__Problem to solve__.
Set down all of the entries below exactly, and omit the pictures.

[Dataset entries]
»»

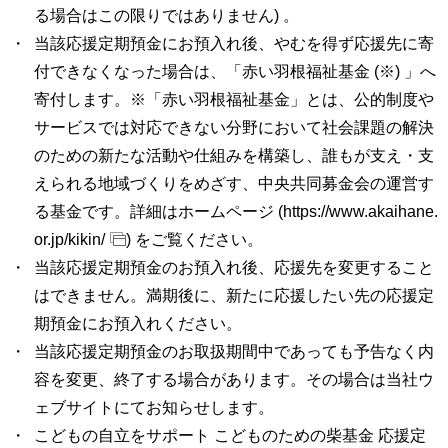
る場合はこの限りではありません) 。
当該応援定期預金にお預入れ後、やむを得ず応援先に寄
付できなくなった場合は、「赤い羽根福祉基金 (※) 」へ
寄付します。※「赤い羽根福祉基金」とは、公的制度や
サービスでは対応できない分野において社会課題の解決
のための新たな活動や仕組みを構築し、誰もが支え・支
えられる地域づくりをめざす、中央共同募金会の運営す
る基金です。詳細はホームページ (
https://www.akaihane.
or.jp/kikin/
) をご覧ください。
当該応援定期預金のお預入れ後、応援先を変更すること
はできません。満期後に、新たに応援したい先の応援定
期預金にお預入れください。
当該応援定期預金のお取扱期間中であっても予告なく内
容を変更、終了する場合があります。その場合は当社ウ
ェブサイトにてお知らせします。
こどもの自立をサポート こどものための柴基金 応援定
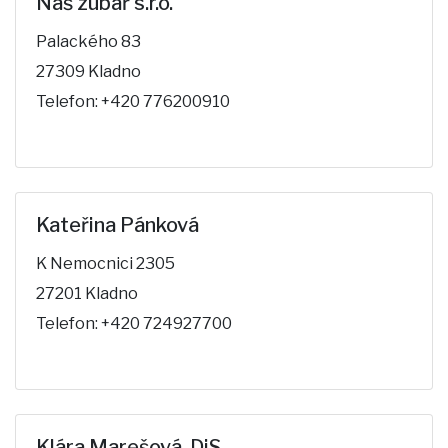
Náš zubař s.r.o.
Palackého 83
27309 Kladno
Telefon: +420 776200910
Kateřina Pánková
K Nemocnici 2305
27201 Kladno
Telefon: +420 724927700
Klára Marešová, DiS.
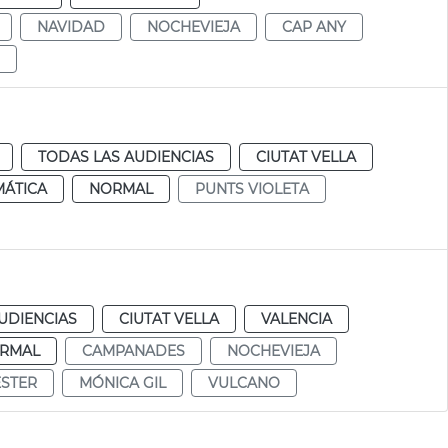
NAVIDAD
NOCHEVIEJA
CAP ANY
TODAS LAS AUDIENCIAS
CIUTAT VELLA
MÁTICA
NORMAL
PUNTS VIOLETA
UDIENCIAS
CIUTAT VELLA
VALENCIA
RMAL
CAMPANADES
NOCHEVIEJA
ESTER
MÓNICA GIL
VULCANO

««

__Answer to this task__.
る場合はこの限りではありません) 。
当該応援定期預金にお預入れ後、やむを得ず応援先に寄
付できなくなった場合は、「赤い羽根福祉基金 (※) 」へ
寄付します。※「赤い羽根福祉基金」とは、公的制度や
サービスでは対応できない分野において社会課題の解決
のための新たな活動や仕組みを構築し、誰もが支え・支
えられる地域づくりをめざす、中央共同募金会の運営す
る基金です。詳細はホームページ (
https://www.akaihane.
or.jp/kikin/
) をご覧ください。
当該応援定期預金のお預入れ後、応援先を変更すること
はできません。満期後に、新たに応援したい先の応援定
期預金にお預入れください。
当該応援定期預金のお取扱期間中であっても予告なく内
容を変更、終了する場合があります。その場合は当社ウ
ェブサイトにてお知らせします。
こどもの自立をサポート こどものための柴基金 応援定
Náš zubař s.r.o.
Palackého 83
27309 Kladno
Telefon: +420 776200910
Kateřina Pánková
K Nemocnici 2305
27201 Kladno
Telefon: +420 724927700
Klára Marešová, DiS.
NAVIDAD
NOCHEVIEJA
CAP ANY
TODAS LAS AUDIENCIAS
CIUTAT VELLA
MÁTICA
NORMAL
PUNTS VIOLETA
UDIENCIAS
CIUTAT VELLA
VALENCIA
RMAL
CAMPANADES
NOCHEVIEJA
ESTER
MÓNICA GIL
VULCANO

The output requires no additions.